つまり、天狗礫の正体が動物だった事例もあったんですね。
古代の記録
『三代実録』という古い歴史書には、9世紀末頃の秋田城に石鏃(石の矢じり)が降ってきた話が記述されています。
当時は人の手によるものとは考えられず、天神が雷と共に落としたものと見られていました。天狗礫のような現象は、平安時代からすでに記録されていたんです。
天狗礫への対処法
山で天狗礫に遭遇したとき、人々はどう対処していたのでしょうか。
すぐに座る
ある若者が夜の山道を歩いていたとき、左右から石が落ちてきました。

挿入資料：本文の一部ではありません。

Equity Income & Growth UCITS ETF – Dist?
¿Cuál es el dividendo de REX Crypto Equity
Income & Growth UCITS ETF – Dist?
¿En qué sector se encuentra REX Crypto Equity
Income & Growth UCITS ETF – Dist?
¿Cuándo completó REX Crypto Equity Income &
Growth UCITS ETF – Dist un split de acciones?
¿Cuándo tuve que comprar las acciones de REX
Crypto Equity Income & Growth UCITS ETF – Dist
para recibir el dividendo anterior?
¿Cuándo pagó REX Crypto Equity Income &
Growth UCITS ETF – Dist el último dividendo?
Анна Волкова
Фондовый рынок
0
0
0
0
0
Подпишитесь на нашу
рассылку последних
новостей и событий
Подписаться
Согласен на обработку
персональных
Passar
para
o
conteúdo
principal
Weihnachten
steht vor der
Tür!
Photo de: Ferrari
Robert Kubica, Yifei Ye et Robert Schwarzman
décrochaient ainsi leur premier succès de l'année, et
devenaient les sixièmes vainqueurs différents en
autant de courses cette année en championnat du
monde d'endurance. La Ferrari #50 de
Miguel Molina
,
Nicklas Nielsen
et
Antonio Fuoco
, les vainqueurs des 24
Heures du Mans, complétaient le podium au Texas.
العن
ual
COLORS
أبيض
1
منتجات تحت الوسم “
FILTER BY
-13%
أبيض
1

仲間の中に天狗礫を知っている者がおり、「おい、みなはやく座れ」と言って全員座ったそうです。
座ることで天狗の道を避けるという知恵があったんですね。石の上を飛び交う音はすさまじかったそうですが、座っていれば当たらないと信じられていました。
鉄砲を三発撃つ
群馬県などでは、天狗倒し(大木を切り倒すような山中の怪音)が聞こえたとき、鉄砲を三発撃てば怪音が止むという説もありました。
松明丸という妖怪
天狗礫に関連して、「松明丸(たいまつまる)」という妖怪も語られています。
鳥山石燕の『百器徒然袋』によれば、松明丸は天狗礫が発する光で、深い山の森の中に現れるとされます。火を携えた猛禽類のような鳥として描かれており、暗闇を照らす火ではなく、仏道修行を妨げる妖怪とされました。

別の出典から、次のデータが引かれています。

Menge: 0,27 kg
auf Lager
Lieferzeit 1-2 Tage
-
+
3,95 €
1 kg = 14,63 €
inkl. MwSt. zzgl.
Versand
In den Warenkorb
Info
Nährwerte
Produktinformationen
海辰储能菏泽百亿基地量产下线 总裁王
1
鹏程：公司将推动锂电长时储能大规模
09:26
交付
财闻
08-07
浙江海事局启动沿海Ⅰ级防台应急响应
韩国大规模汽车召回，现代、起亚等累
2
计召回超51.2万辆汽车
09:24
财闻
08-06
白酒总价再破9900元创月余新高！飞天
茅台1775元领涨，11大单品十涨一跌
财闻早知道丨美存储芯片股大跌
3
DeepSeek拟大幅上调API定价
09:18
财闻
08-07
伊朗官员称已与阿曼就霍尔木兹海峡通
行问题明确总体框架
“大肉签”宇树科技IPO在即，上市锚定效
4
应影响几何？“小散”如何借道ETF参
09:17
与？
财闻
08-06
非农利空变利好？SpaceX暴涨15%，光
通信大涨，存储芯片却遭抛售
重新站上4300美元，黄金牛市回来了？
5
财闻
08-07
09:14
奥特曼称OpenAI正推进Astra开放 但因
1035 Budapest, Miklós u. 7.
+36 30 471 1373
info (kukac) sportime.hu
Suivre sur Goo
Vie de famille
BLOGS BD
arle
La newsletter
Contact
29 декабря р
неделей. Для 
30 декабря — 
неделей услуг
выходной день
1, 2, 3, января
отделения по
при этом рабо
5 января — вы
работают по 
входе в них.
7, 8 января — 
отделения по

つまり、天狗礫には石だけでなく、光の現象も伴うことがあったんですね。
海外の類似現象
天狗礫のような現象は、実は日本だけではありません。
不思議な現象を紹介するサイトX51.ORGには、南アフリカで石の雨に降られた女性の話が紹介されています。世界各地で似たような謎の石の現象が報告されているんです。
まとめ
天狗礫は、江戸時代の日本で広く信じられていた不思議な現象です。
重要なポイント
- 空から突然石が降ってくるが、投げた者の姿が見えない
- 石が当たっても傷が残らないことが多い
- 落ちたはずの石が見つからないという不思議な性質
- 天狗の警告、または狐狸の仕業と考えられた
- 石に当たると病気になる、不猟になるという言い伝え
- 江戸時代を中心に日本各地で目撃記録がある
- 座ることで避けられると信じられていた
- 世界各地にも類似の現象がある
現代の視点から見ると、実際に誰かが石を投げていたいたずらや、自然現象(落石など)の誤認、集団心理による錯覚など、さまざまな可能性が考えられます。しかし、警察官の目の前でも起きたという記録や、多数の目撃証言を考えると、単純に片付けられない謎も残されています。
もしかしたら、今でも深い山の中では、天狗が石を投げているかもしれませんね。